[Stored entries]
::::
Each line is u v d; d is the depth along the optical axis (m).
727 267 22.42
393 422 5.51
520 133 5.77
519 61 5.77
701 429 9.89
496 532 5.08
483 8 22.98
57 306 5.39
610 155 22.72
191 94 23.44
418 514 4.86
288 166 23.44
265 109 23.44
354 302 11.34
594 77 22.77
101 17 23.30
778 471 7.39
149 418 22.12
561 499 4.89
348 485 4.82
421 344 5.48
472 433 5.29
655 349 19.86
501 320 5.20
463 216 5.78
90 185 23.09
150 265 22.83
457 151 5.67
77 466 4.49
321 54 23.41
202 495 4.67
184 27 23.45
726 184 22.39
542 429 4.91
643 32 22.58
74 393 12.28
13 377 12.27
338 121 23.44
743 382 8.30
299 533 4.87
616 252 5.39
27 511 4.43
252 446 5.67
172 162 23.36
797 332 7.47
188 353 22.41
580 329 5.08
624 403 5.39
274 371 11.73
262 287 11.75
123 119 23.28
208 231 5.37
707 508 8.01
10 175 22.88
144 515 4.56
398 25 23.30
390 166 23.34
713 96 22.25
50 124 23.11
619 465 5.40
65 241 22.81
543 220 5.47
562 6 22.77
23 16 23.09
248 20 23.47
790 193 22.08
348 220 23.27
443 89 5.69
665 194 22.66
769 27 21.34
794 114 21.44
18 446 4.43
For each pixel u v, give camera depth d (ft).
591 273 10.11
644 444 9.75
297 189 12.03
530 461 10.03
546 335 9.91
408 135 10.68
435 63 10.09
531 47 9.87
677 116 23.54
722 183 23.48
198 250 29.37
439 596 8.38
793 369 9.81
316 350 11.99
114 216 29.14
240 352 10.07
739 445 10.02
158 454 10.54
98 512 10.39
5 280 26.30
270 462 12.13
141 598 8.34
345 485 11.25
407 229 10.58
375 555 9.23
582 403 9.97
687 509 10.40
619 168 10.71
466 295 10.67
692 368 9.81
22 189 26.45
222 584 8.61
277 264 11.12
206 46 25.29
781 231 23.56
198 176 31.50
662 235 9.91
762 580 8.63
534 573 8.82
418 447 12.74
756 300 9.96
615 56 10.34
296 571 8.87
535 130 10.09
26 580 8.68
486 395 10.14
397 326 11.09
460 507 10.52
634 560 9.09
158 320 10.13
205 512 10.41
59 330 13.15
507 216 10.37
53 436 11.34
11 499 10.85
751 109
::::
Your answer must consist solely of the lines above between the line holding "348 485 4.82" and the line holding "348 220 23.27", inclusive, copied exactly.

348 485 4.82
421 344 5.48
472 433 5.29
655 349 19.86
501 320 5.20
463 216 5.78
90 185 23.09
150 265 22.83
457 151 5.67
77 466 4.49
321 54 23.41
202 495 4.67
184 27 23.45
726 184 22.39
542 429 4.91
643 32 22.58
74 393 12.28
13 377 12.27
338 121 23.44
743 382 8.30
299 533 4.87
616 252 5.39
27 511 4.43
252 446 5.67
172 162 23.36
797 332 7.47
188 353 22.41
580 329 5.08
624 403 5.39
274 371 11.73
262 287 11.75
123 119 23.28
208 231 5.37
707 508 8.01
10 175 22.88
144 515 4.56
398 25 23.30
390 166 23.34
713 96 22.25
50 124 23.11
619 465 5.40
65 241 22.81
543 220 5.47
562 6 22.77
23 16 23.09
248 20 23.47
790 193 22.08
348 220 23.27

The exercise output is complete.